**Exercise objective**
Copy every line of text in the listing below, character for character, and leave out the pictures.
***
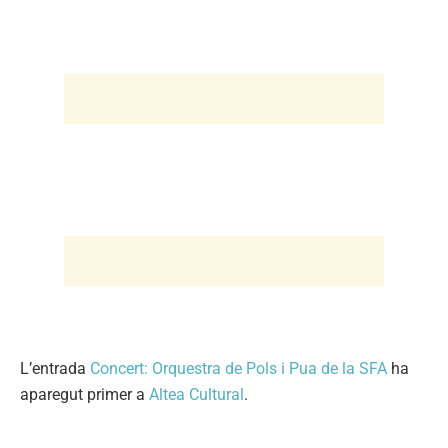
L’entrada
Concert: Orquestra de Pols i Pua de la SFA
ha
aparegut primer a
Altea Cultural
.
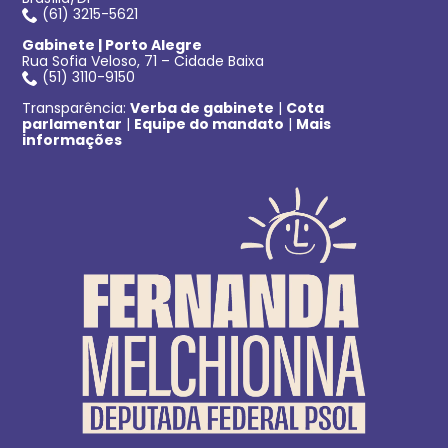
(61) 3215-5621
Gabinete | Porto Alegre
Rua Sofia Veloso, 71 – Cidade Baixa
(51) 3110-9150
Transparência:
Verba de gabinete
|
Cota
parlamentar
|
Equipe do mandato
|
Mais
informações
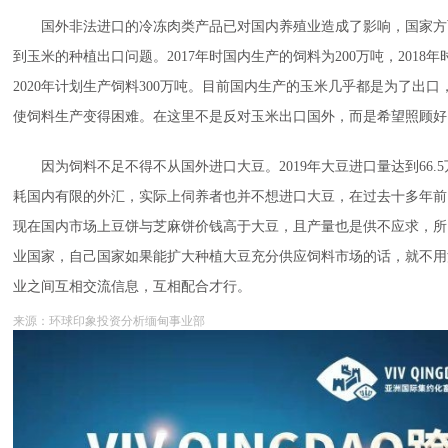
国外非法进口的冷冻肉类产品已对国内养殖业造成了影响，国家方面
到玉米的种植出口问题。2017年时国内生产的饲料为200万吨，2018年
2020年计划生产饲料300万吨。目前国内生产的玉米几乎都是为了出
使饲料生产变得困难。在这里不是反对玉米出口国外，而是希望照顾好
因为饲料不足不得不从国外进口大豆。2019年大豆进口量达到66.5
耗国内有限的外汇，实际上伺养者也并不想进口大豆，在过去十多年前
现在国内市场上豆饼与芝麻饼价钱高于大豆，且产量也是供不应求，所
业国家，自己国家如果能扩大种植大豆充分供应饲料市场的话，就不用
业之间互相交流信息，互相配合才行。
来源：环球印象投资分析缅甸事业部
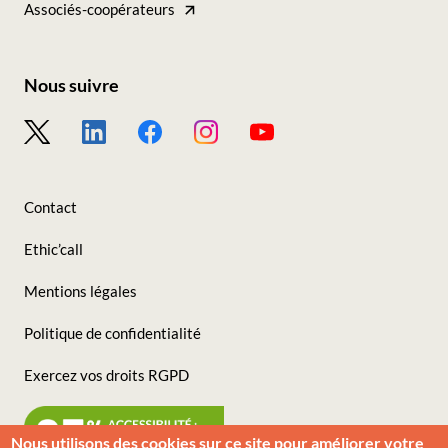
nos
Associés-coopérateurs
sites
Nous suivre
Footer
-
Nous
Contact
suivre
Ethic’call
Mentions légales
Politique de confidentialité
Exercez vos droits RGPD
Nous utilisons des cookies sur ce site pour améliorer votre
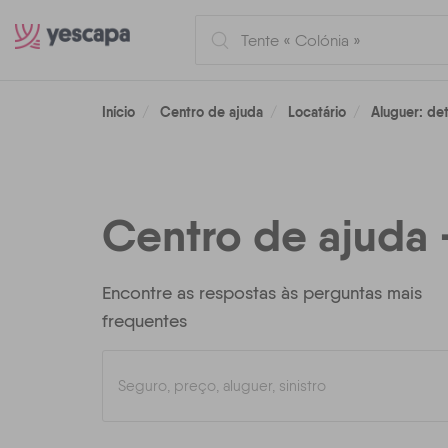
Início
Centro de ajuda
Locatário
Aluguer: de
Centro de ajuda 
Encontre as respostas às perguntas mais
frequentes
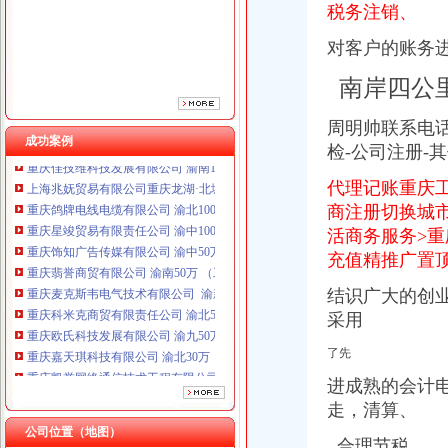
重庆饰知广告传媒有限公司 渝中50万 （工商注册）
税务注销、
重庆翡誉商贸有限公司 渝南50万 （工商注册）
对客户的账务
重庆麦克斯韦电气技术有限公司 渝新 （工商注册）
重庆科米克商贸有限责任公司 渝北50万 （工商注册）
南岸四公
重庆欧氏科技发展有限公司 渝九50万 （进出口权）
重庆嘉天琪科技有限公司 渝北30万 （工商注册）
周
明帅联
系电
重庆凯誉网络通信技术工程有限公司 渝中300万 （工商变更）
成功案例
检-公司注册-
重庆佳技维科技发展有限公司 渝南100万 （进出口权）
上海兆妩贸易有限公司重庆龙湖·北城天街分公司 （工商注册）
代理记账重庆
重庆鸽牌电线电缆有限公司 渝北10010万 (进出口权)
商注册切换城
重庆星竣贸易有限责任公司 渝中100万 （进出口权）
活商务服务>重
重庆饰知广告传媒有限公司 渝中50万 （工商注册）
充值精推广置
重庆翡誉商贸有限公司 渝南50万 （工商注册）
重庆麦克斯韦电气技术有限公司 渝新 （工商注册）
结识广大的创
重庆科米克商贸有限责任公司 渝北50万 （工商注册）
采用
重庆欧氏科技发展有限公司 渝九50万 （进出口权）
重庆嘉天琪科技有限公司 渝北30万 （工商注册）
了先
重庆凯誉网络通信技术工程有限公司 渝中300万 （工商变更）
进成熟的会计
重庆佳技维科技发展有限公司 渝南100万 （进出口权）
上海兆妩贸易有限公司重庆龙湖·北城天街分公司 （工商注册）
走，
清算、
公司位置（地图）
合理节税，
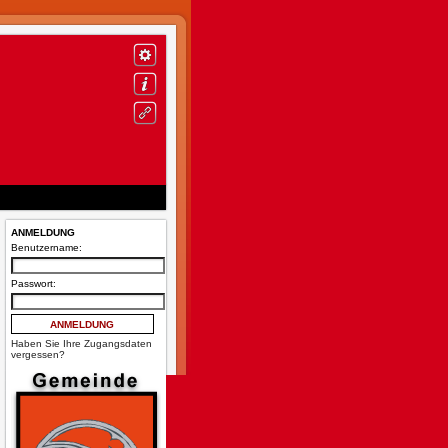
ANMELDUNG
Benutzername:
Passwort:
Haben Sie Ihre Zugangsdaten
vergessen?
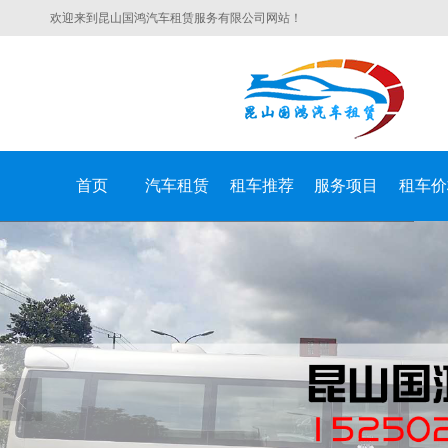
欢迎来到昆山国鸿汽车租赁服务有限公司网站！
首页
汽车租赁
租车推荐
服务项目
租车价
昆山国鸿汽车租赁服务有限公司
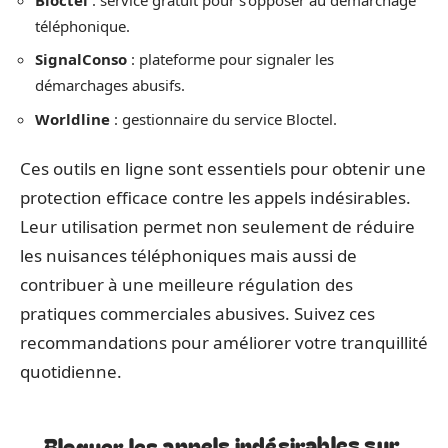
téléphonique.
SignalConso
: plateforme pour signaler les
démarchages abusifs.
Worldline
: gestionnaire du service Bloctel.
Ces outils en ligne sont essentiels pour obtenir une
protection efficace contre les appels indésirables.
Leur utilisation permet non seulement de réduire
les nuisances téléphoniques mais aussi de
contribuer à une meilleure régulation des
pratiques commerciales abusives. Suivez ces
recommandations pour améliorer votre tranquillité
quotidienne.
Bloquer les appels indésirables sur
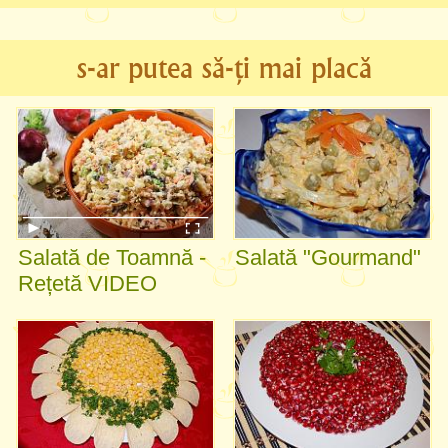
s-ar putea să-ți mai placă
Salată de Toamnă -
Salată "Gourmand"
Rețetă VIDEO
***
**Answer to the exercise**
L’entrada
Concert: Orquestra de Pols i Pua de la SFA
ha
aparegut primer a
Altea Cultural
.
(61) 3215-5621
Gabinete | Porto Alegre
Rua Sofia Veloso, 71 – Cidade Baixa
(51) 3110-9150
Transparência:
Verba de gabinete
|
Cota
parlamentar
|
Equipe do mandato
|
Mais
informações
国外非法进口的冷冻肉类产品已对国内养殖业造成了影响，国家方面
到玉米的种植出口问题。2017年时国内生产的饲料为200万吨，2018年
2020年计划生产饲料300万吨。目前国内生产的玉米几乎都是为了出
使饲料生产变得困难。在这里不是反对玉米出口国外，而是希望照顾好
因为饲料不足不得不从国外进口大豆。2019年大豆进口量达到66.5
耗国内有限的外汇，实际上伺养者也并不想进口大豆，在过去十多年前
现在国内市场上豆饼与芝麻饼价钱高于大豆，且产量也是供不应求，所
业国家，自己国家如果能扩大种植大豆充分供应饲料市场的话，就不用
业之间互相交流信息，互相配合才行。
来源：环球印象投资分析缅甸事业部
nos
Associés-coopérateurs
sites
Nous suivre
Footer
-
Nous
Contact
suivre
Ethic’call
Mentions légales
Politique de confidentialité
Exercez vos droits RGPD
Nous utilisons des cookies sur ce site pour améliorer votre
Início
Centro de ajuda
Locatário
Aluguer: de
Centro de ajuda 
Encontre as respostas às perguntas mais
frequentes
重庆饰知广告传媒有限公司 渝中50万 （工商注册）
税务注销、
重庆翡誉商贸有限公司 渝南50万 （工商注册）
对客户的账务
重庆麦克斯韦电气技术有限公司 渝新 （工商注册）
重庆科米克商贸有限责任公司 渝北50万 （工商注册）
南岸四公
重庆欧氏科技发展有限公司 渝九50万 （进出口权）
重庆嘉天琪科技有限公司 渝北30万 （工商注册）
周
明帅联
系电
重庆凯誉网络通信技术工程有限公司 渝中300万 （工商变更）
成功案例
检-公司注册-
重庆佳技维科技发展有限公司 渝南100万 （进出口权）
上海兆妩贸易有限公司重庆龙湖·北城天街分公司 （工商注册）
代理记账重庆
重庆鸽牌电线电缆有限公司 渝北10010万 (进出口权)
商注册切换城
重庆星竣贸易有限责任公司 渝中100万 （进出口权）
活商务服务>重
重庆饰知广告传媒有限公司 渝中50万 （工商注册）
充值精推广置
重庆翡誉商贸有限公司 渝南50万 （工商注册）
重庆麦克斯韦电气技术有限公司 渝新 （工商注册）
结识广大的创
重庆科米克商贸有限责任公司 渝北50万 （工商注册）
采用
重庆欧氏科技发展有限公司 渝九50万 （进出口权）
重庆嘉天琪科技有限公司 渝北30万 （工商注册）
了先
重庆凯誉网络通信技术工程有限公司 渝中300万 （工商变更）
进成熟的会计
重庆佳技维科技发展有限公司 渝南100万 （进出口权）
上海兆妩贸易有限公司重庆龙湖·北城天街分公司 （工商注册）
走，
清算、
公司位置（地图）
合理节税，
ANMELDUNG
Benutzername:
Passwort:
Haben Sie Ihre Zugangsdaten
vergessen?
欢迎来到昆山国鸿汽车租赁服务有限公司网站！
首页
汽车租赁
租车推荐
服务项目
租车价
昆山国鸿汽车租赁服务有限公司
téléphonique.
SignalConso
: plateforme pour signaler les
démarchages abusifs.
Worldline
: gestionnaire du service Bloctel.
Ces outils en ligne sont essentiels pour obtenir une
protection efficace contre les appels indésirables.
Leur utilisation permet non seulement de réduire
les nuisances téléphoniques mais aussi de
contribuer à une meilleure régulation des
pratiques commerciales abusives. Suivez ces
recommandations pour améliorer votre tranquillité
quotidienne.
Bloquer les appels indésirables sur
s-ar putea să-ți mai placă
Salată de Toamnă -
Salată "Gourmand"
Rețetă VIDEO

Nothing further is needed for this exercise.